● **EXERCISE GOAL**: If an entry holds a picture, leave that picture out and reproduce everything else exactly.

Content starts

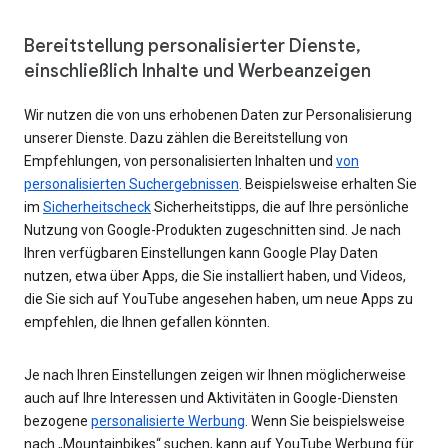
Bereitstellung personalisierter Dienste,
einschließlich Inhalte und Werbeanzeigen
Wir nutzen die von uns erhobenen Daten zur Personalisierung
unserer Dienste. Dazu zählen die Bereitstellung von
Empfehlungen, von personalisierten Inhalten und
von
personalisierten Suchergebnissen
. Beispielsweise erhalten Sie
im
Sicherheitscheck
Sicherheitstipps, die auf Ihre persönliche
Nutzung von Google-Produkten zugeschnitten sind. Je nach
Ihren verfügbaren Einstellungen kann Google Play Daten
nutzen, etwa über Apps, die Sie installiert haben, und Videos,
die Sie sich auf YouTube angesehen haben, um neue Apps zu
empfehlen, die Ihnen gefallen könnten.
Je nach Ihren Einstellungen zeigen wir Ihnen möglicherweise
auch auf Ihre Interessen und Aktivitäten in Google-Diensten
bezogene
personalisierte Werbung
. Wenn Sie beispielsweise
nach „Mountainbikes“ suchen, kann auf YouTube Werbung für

Content ends

● **RESPONSE AREA**:
Bereitstellung personalisierter Dienste,
einschließlich Inhalte und Werbeanzeigen
Wir nutzen die von uns erhobenen Daten zur Personalisierung
unserer Dienste. Dazu zählen die Bereitstellung von
Empfehlungen, von personalisierten Inhalten und
von
personalisierten Suchergebnissen
. Beispielsweise erhalten Sie
im
Sicherheitscheck
Sicherheitstipps, die auf Ihre persönliche
Nutzung von Google-Produkten zugeschnitten sind. Je nach
Ihren verfügbaren Einstellungen kann Google Play Daten
nutzen, etwa über Apps, die Sie installiert haben, und Videos,
die Sie sich auf YouTube angesehen haben, um neue Apps zu
empfehlen, die Ihnen gefallen könnten.
Je nach Ihren Einstellungen zeigen wir Ihnen möglicherweise
auch auf Ihre Interessen und Aktivitäten in Google-Diensten
bezogene
personalisierte Werbung
. Wenn Sie beispielsweise
nach „Mountainbikes“ suchen, kann auf YouTube Werbung für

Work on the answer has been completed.